# So say you have a Civil PE & you took the



## Road Guy (Aug 2, 2006)

If you actually did some retaining wall design, would you "technically" be able to stamp a retaining wall plan? Say for a parking lot, or similar size retaining wall structure?

We were talking about this at work recently. Our "bridge guy" doesnt have any retaining wall expereince, so he doesnt want to stamp the retaining wall plans, but he is the only "structural engineer" in our office that has a "Structural PE" These walls are huge, some are 50 ft tall. (different from the example above)

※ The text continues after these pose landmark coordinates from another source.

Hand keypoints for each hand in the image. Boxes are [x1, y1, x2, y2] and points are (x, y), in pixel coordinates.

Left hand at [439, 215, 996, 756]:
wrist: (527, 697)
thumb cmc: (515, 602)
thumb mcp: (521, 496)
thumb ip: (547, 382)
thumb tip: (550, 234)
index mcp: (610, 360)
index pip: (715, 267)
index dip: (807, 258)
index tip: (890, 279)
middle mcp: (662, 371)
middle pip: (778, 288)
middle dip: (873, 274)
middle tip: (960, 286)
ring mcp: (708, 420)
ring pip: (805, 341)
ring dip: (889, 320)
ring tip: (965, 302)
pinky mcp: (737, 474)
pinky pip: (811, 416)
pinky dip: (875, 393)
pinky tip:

but this got me thinking, if you are taking the PM section in Civil, and if you do some work in the AM sections, do you feel comfortable "stamping" that type of work? is the thought, well there was a retaining wall footing design question on the PE, so therefore, I am qualified to stamp retaining wall plans?

Does this make any sense?

I guess what I am getting at is if you pass the PE, do you feel you should be able to stamp any work that is similar to the AM section?


----------



## petergibbons (Aug 2, 2006)

It is the PE's decision to stamp the plans or not because he is ultimately liable. If he is uncomfortable stamping plans then he definetly shouldn't do it. Management (in a perfect world; we are talking about management here) should see to it that he gets the education and training he needs in order to feel comfortable about it.


----------